• **Try it**
In the post on the limits of data-oriented marketing, what winning rate in Vegas is said to be enough to make money?

• **Text**

Tuesday, April 23, 2013

Caveat Emptor: Data Oriented Marketing Has Limits

The first note here is that I'm a huge fan of analytics platforms and what they enable businesses to do. It's awesome to know that you can break down the behavior of all the folks visiting your site, signing up for an email list, etc and tailor your attempts to engage each group.

I've had a lot of experience riding the wave of a data engine's ability to predict things. numberFire is generally judged, and maybe misjudged, by the algorithm's ability to make a call on a future outcome. That call would help someone win or lose a fantasy football game or a bet. We would always get questions like "Did your system see Colin Kaepernick coming?" or "When Linsanity happened, did you guys know it was going to happen before it did?" Nope, and nope. Sure, after 5 games or so, we'd be able to get a pretty good beat on a guy. But, even then, we would have been totally wrong on J-Lin again - he flamed out when Mello came back and hasn't done a ton since.



Greg Satell contributed a great piece to Forbes that sums up what's going on here. People expect that because you have so much data, you're going to be able to predict everything, perfectly. The problem with that view is that it overlooks creative happenings or a certain moment of genius. Data tries to capture the happenings of the past as precisely as it can in order to give you a probability of certain events occurring in the future. Two things to keep in mind there:

1) At least at numberFire, we were dependent on imprecise mechanisms of capturing past behavior - box scores don't tell you everything you might want to know, but increased camera views coupled with unstructured data mining technologies are certainly helping with that. Google Analytics, Omniture, or whatever other technology you might use will have some bugs in it. Granted, the amount of information those technologies are able to capture about behavior on a website puts box scores to shame, but it's still a point to keep in mind.

2) If you're batting .600 (or for those of you less acquainted with sports, if you're right 60% of the time), you're making money, perhaps even a lot of money depending on how much you threw down and how directly correlated that is to ROI. Real talk, if you're winning 53% of the time in Vegas, you're making money. 53% leaves out 47% of circumstances in which you're totally wrong, in which something crazy happens that nobody, given current technologies, can call.

The point is this: data is great in most circumstances. Most circumstances, however, are not all circumstances. As a marketer, it's incumbent upon you/me to keep that in mind and not stop trying to think about what's missing, keeping an ear to the ground, keeping on thinking and not just computing.

• **Entries shown**
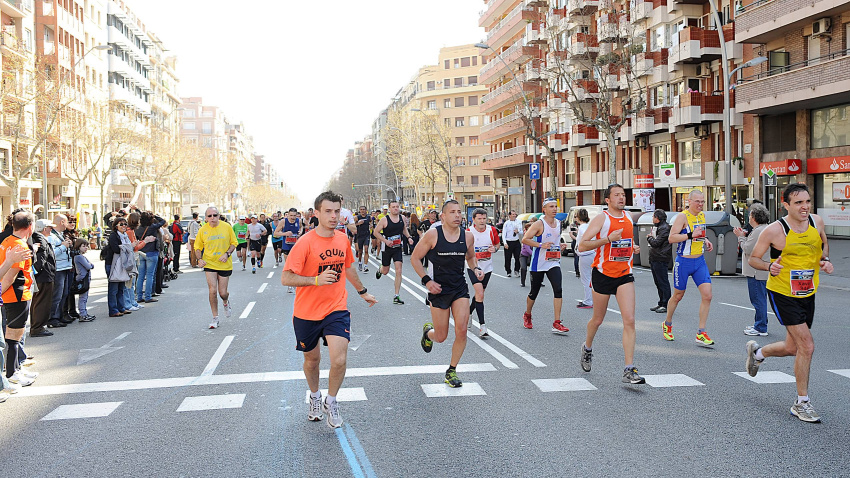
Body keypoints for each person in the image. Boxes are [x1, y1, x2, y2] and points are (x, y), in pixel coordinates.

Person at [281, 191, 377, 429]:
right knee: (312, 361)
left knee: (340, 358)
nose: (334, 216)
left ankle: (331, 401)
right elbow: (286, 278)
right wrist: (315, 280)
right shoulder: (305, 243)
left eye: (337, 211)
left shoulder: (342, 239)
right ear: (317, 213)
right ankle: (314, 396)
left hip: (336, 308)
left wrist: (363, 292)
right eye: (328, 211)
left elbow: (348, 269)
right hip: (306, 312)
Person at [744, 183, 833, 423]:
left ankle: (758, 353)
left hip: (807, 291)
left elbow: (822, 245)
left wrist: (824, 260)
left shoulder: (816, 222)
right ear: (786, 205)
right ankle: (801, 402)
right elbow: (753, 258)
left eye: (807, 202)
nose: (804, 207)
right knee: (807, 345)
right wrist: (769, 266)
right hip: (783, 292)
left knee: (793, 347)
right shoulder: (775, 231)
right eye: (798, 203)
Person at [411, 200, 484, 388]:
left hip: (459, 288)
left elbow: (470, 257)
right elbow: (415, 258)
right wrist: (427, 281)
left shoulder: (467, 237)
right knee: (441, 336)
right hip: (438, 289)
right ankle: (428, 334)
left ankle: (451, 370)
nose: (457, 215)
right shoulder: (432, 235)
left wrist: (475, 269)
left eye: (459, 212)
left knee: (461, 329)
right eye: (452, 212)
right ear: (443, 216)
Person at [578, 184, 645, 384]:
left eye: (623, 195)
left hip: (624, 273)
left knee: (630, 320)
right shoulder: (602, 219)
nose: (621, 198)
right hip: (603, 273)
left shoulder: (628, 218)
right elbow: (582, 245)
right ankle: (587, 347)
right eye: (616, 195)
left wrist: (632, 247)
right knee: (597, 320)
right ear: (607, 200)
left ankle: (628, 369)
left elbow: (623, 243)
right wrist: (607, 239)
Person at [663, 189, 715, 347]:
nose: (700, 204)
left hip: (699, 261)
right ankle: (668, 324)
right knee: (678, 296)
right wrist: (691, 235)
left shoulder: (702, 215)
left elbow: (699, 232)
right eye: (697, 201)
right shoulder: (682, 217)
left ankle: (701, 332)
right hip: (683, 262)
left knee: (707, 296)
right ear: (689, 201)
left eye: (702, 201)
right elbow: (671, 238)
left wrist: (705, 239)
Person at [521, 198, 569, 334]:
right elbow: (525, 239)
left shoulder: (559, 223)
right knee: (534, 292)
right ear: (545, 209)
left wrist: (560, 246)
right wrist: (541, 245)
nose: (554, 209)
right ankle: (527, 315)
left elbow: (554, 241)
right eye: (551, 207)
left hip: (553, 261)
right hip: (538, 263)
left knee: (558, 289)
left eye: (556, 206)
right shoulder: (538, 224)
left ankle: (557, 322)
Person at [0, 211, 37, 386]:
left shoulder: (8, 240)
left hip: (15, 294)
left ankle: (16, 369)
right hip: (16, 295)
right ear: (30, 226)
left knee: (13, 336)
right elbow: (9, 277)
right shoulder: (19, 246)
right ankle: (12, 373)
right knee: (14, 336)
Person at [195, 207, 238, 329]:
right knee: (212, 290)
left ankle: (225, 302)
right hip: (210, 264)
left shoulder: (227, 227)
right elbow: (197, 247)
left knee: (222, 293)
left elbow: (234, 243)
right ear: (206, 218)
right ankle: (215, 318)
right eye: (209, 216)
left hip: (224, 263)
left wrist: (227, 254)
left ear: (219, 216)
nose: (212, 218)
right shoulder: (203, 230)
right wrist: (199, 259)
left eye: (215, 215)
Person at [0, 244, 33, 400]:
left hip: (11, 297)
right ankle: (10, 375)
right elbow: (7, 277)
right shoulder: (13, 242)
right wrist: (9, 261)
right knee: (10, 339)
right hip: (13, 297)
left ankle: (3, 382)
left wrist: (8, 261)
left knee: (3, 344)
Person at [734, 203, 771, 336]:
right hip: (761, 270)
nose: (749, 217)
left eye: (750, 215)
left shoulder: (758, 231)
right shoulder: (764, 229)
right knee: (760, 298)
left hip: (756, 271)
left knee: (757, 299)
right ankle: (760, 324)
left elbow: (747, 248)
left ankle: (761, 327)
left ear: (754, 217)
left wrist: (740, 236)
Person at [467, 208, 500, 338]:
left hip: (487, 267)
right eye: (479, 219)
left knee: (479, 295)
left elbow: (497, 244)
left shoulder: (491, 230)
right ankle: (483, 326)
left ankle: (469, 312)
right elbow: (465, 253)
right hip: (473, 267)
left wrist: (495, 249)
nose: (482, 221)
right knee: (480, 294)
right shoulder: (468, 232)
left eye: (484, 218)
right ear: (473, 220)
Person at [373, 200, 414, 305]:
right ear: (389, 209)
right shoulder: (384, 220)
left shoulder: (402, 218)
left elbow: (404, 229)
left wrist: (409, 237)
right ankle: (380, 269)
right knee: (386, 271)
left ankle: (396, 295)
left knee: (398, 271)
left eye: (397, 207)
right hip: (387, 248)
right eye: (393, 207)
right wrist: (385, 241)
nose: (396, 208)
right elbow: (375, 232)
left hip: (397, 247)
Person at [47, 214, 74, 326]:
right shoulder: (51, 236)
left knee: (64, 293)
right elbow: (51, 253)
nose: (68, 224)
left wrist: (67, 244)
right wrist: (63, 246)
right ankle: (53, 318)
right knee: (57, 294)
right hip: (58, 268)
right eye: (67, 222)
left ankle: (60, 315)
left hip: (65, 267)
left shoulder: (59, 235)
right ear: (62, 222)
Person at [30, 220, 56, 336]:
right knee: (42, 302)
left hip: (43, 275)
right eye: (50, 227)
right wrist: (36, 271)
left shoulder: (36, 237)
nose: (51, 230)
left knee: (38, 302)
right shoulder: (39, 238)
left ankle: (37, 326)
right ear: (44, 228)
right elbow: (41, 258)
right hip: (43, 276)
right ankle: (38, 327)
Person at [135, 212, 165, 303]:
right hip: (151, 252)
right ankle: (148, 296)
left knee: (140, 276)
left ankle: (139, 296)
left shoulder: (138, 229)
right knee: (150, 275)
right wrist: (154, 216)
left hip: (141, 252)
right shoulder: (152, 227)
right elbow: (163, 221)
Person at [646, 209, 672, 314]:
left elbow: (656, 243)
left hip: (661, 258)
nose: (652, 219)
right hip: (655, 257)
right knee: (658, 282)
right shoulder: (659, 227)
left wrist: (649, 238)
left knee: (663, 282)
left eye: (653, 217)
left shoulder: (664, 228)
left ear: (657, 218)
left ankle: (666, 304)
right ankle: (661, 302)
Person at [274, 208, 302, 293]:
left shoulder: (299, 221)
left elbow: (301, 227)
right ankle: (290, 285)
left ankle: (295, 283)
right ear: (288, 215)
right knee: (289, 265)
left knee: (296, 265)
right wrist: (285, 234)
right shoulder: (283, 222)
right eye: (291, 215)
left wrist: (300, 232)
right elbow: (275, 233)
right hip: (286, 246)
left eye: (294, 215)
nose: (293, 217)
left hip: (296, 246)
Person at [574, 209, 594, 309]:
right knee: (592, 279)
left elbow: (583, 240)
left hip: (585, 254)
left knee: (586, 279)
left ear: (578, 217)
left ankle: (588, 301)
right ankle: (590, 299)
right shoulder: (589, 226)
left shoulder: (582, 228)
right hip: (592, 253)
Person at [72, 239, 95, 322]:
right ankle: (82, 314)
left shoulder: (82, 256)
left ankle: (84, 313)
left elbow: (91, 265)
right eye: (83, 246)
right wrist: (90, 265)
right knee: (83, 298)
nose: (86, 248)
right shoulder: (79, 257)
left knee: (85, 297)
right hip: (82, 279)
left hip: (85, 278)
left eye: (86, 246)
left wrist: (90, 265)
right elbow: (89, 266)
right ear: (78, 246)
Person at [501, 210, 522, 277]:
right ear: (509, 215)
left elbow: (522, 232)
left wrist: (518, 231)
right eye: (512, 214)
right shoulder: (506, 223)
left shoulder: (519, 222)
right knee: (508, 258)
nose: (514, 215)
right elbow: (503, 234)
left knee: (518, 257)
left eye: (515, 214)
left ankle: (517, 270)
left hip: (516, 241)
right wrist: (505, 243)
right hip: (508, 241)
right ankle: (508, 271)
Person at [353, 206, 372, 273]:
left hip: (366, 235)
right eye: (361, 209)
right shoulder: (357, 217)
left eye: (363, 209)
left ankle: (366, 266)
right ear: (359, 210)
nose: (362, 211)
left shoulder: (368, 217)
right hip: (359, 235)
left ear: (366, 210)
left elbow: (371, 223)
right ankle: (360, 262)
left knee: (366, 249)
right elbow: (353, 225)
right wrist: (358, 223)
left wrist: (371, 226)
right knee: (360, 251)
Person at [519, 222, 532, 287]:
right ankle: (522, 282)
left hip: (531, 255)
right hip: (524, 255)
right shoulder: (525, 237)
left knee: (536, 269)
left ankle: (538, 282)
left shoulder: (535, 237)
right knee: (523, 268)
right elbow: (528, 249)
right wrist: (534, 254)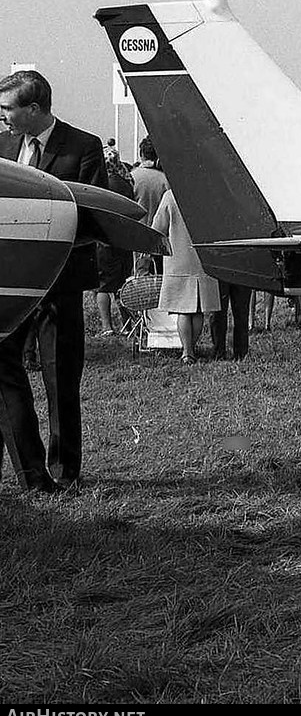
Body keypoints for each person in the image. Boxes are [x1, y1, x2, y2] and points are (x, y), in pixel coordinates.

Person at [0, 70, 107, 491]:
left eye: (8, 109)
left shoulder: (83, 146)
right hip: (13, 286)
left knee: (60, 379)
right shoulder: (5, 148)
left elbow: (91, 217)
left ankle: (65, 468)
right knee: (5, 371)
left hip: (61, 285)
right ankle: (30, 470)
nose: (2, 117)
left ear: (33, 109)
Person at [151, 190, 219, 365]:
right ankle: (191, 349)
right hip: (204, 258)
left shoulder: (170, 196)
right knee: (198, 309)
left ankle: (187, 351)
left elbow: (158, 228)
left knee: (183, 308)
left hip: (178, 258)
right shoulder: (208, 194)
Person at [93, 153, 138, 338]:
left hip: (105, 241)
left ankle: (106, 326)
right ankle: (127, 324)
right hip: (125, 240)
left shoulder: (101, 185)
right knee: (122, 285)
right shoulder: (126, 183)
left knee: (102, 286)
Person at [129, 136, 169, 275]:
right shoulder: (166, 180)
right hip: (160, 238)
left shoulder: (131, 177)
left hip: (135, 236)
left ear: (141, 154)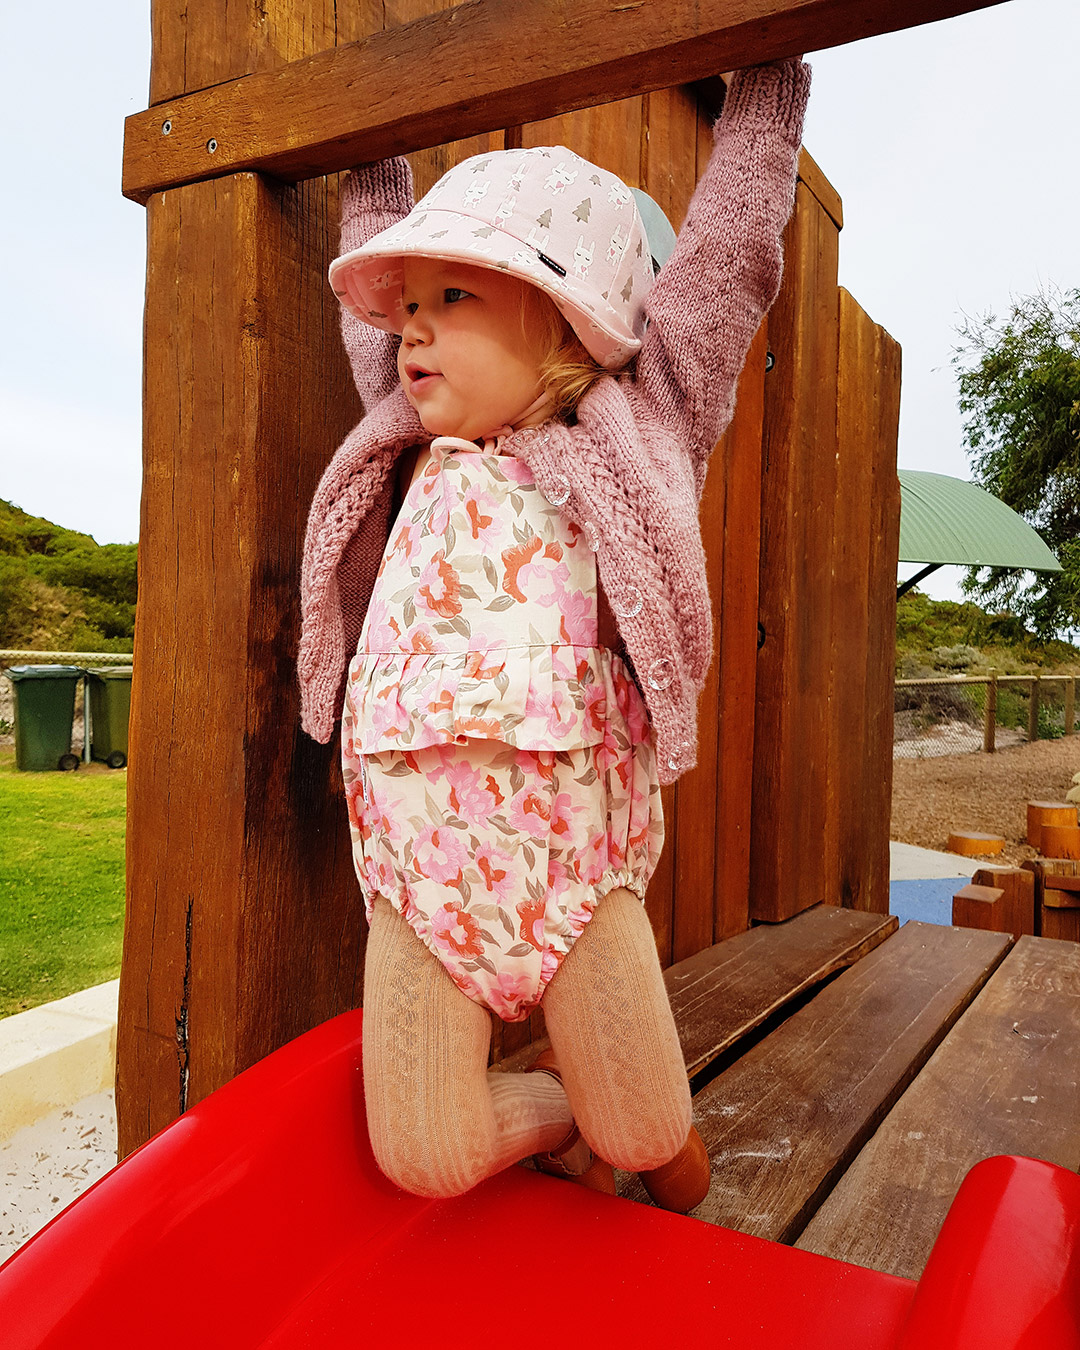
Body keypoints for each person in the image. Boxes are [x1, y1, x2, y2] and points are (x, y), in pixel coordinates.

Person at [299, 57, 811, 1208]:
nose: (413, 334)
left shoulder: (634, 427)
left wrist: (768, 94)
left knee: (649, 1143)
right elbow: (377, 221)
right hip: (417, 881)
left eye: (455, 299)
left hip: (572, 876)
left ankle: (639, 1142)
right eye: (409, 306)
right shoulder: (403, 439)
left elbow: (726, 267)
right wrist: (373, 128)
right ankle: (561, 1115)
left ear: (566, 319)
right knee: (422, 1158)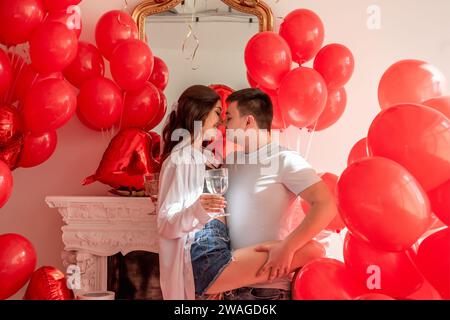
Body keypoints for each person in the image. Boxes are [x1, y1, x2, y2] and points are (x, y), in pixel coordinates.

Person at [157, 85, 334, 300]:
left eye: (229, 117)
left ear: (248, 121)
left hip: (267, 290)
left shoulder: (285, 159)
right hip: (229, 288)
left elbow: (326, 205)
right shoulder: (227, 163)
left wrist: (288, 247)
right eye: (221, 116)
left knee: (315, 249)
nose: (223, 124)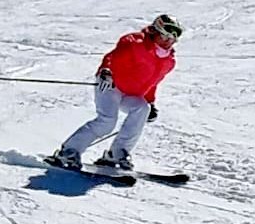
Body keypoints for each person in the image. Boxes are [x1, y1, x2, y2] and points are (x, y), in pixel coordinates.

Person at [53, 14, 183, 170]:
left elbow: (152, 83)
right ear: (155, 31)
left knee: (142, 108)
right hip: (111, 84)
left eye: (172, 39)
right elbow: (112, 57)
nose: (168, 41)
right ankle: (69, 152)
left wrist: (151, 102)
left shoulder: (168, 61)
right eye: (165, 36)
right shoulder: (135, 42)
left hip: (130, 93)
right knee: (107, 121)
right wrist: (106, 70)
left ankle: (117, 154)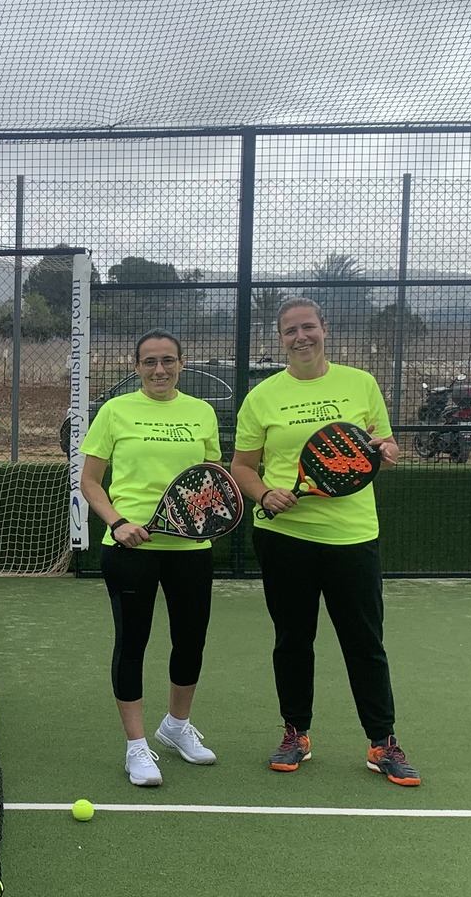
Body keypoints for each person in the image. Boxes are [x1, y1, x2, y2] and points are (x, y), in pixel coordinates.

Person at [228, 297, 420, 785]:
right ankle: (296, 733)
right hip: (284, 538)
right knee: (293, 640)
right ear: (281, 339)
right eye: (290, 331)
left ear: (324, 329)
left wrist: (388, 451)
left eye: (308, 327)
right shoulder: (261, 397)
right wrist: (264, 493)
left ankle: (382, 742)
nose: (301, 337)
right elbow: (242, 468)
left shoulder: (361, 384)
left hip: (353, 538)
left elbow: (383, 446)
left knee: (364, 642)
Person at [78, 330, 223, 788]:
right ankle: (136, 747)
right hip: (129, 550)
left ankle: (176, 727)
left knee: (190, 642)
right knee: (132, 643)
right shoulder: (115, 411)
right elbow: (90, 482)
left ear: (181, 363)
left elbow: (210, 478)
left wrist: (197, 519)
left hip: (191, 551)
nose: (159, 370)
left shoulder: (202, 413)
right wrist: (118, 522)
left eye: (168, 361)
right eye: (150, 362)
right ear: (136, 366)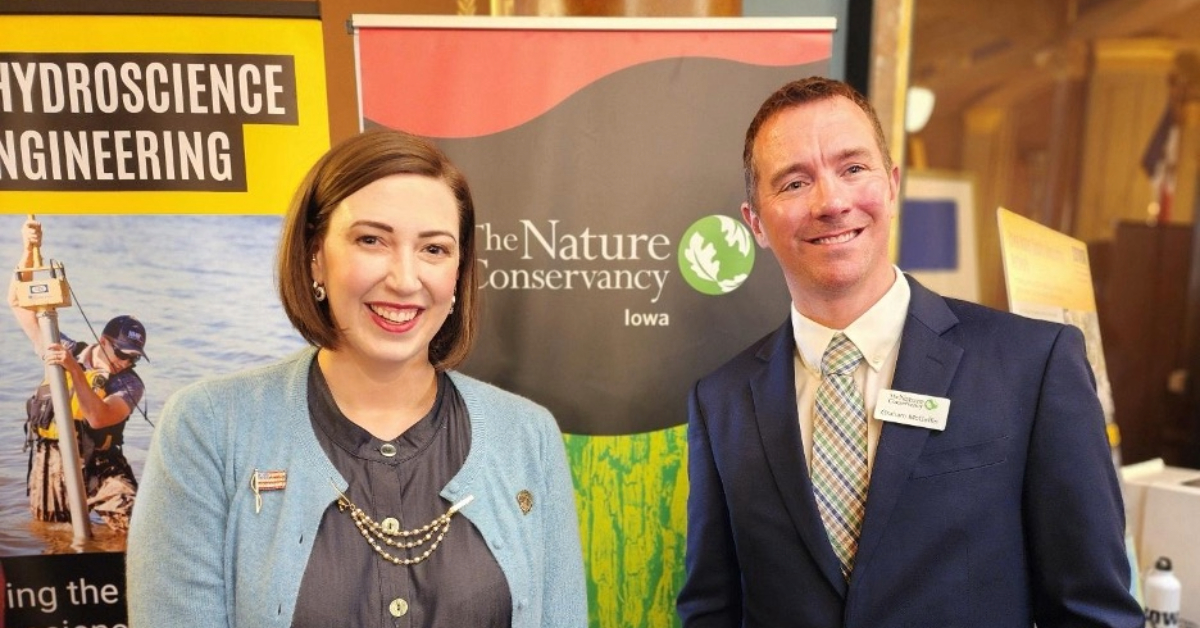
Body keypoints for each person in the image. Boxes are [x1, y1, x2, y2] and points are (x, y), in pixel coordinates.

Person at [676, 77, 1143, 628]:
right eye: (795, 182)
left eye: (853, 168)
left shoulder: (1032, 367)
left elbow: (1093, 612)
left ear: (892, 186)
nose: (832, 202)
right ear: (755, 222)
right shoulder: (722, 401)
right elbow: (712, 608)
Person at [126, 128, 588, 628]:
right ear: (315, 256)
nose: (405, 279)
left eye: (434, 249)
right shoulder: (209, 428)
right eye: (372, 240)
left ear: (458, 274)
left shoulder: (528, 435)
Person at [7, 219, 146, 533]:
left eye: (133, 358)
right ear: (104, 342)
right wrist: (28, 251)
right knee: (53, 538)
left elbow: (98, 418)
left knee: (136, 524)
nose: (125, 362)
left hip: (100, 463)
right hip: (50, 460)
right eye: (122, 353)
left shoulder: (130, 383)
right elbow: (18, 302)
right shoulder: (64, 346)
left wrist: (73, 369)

• **Response to the exercise**
53% of the time.